ISLAMABAD: The urban areas of the capital, compared to the surrounding rural areas, have become a heat island because of increase in local atmospheric and surface temperatures.
This is said to have been caused by an increase in residential bulk from 60 per cent with floor area ratio (FAR) 1:0.5 to 170 per cent from FAR 1: 1.7. FAR is used to limit the intensity of land use to lessen environmental hazards.
Islamabad and its surrounding territory is exposed to a host of factors accelerating climate change impacts such as marked changes in the intensity, frequency and variability of temperature, precipitation, floods, draughts and cyclones.
Excessive amounts of atmospheric aerosols, ozone depleting substances emitted by industries, brick kilns, stone crushing units and automobiles exceed the permissible limits prescribed under the national environmental quality standards in the urban areas.
This was revealed in a study titled Climate Change Vulnerability Assessment of Islamabad launched by the United Nations Human Development Programme (UN Habitat) at the Ministry of Climate Change on Friday.
The report says that the extreme events recorded so far in Islamabad include a highest maximum temperature of 46.6 degree centigrade on June 24, 2005 and the lowest at -4.3 degree centigrade on December 1984. In 2001, the heaviest rainfall was recorded at 621mm falling in just 10 hours. An analysis of climate change trends from 1961 and future projected scenarios up to year 2100 revealed that temperature has become substantially warmer.
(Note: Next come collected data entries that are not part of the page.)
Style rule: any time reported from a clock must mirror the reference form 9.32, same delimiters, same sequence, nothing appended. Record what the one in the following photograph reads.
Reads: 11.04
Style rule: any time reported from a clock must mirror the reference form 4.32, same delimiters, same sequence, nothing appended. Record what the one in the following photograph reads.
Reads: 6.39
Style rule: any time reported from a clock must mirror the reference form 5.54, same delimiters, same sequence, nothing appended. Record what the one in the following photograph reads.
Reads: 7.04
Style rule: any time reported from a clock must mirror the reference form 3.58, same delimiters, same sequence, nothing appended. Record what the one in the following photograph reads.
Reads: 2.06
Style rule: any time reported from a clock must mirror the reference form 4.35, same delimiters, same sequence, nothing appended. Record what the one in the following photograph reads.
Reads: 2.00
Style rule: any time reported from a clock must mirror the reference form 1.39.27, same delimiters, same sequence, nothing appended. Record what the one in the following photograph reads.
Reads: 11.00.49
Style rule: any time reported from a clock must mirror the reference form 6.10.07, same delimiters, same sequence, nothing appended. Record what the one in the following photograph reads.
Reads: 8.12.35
The mean annual temperature change in the capital from 1960 to 2010 was by one degree centigrade whereas in the central area the temperature rise in the same period has been 3.5 degrees centigrade. “This temperature rise is double the global average,” the reports said.
The climate change impacts have been aggravated due to human-induced actions which are the root cause of global warming, said the report, adding that Islamabad presents an ideal case for triggering and intensifying climate change impacts due to a significant violation of the city’s original master plan. That plan provided provision to preserve and enhance ecological conditions, particularly in Zones III, IV and V, but several revisions in the master plan relaxation were allowed.
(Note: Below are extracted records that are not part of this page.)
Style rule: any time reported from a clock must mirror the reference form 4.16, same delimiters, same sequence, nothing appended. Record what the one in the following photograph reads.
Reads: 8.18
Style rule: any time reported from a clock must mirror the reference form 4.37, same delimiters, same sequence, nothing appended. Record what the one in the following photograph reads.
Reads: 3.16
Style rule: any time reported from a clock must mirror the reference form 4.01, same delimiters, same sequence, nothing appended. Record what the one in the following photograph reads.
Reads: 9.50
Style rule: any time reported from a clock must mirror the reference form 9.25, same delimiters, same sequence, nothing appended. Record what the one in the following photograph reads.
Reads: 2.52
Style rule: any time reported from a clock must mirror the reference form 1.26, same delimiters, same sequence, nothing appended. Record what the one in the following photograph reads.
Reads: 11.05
The report also states that in absence of proper planning and development of effective rainwater drainage systems, urban flooding occurs roughly once every three years as a result of overflow of the Nullah Leh which causes loss of human lives and damages properties.
An estimated 45,000 vehicles are being registered annually in Islamabad while the CO2 emission from consumption of diesel/petrol and CNG in the transport sector is estimated at 3 million tonnes per year.
It was also estimated that the emission of greenhouse gases from brick kilns, other industries, transport and land use change in Islamabad and Rawalpindi is about one billion tonnes per annum.
Health related climate change impacts in Islamabad and the ICT is evident from increasing number of respiratory skin and eye diseases.
The government has been urged to take an urgent review of the city’s mater plan and building by-laws to incorporate climate change concerns and adopt a smart planning process.
Published in The Express Tribune, June 7th, 2015.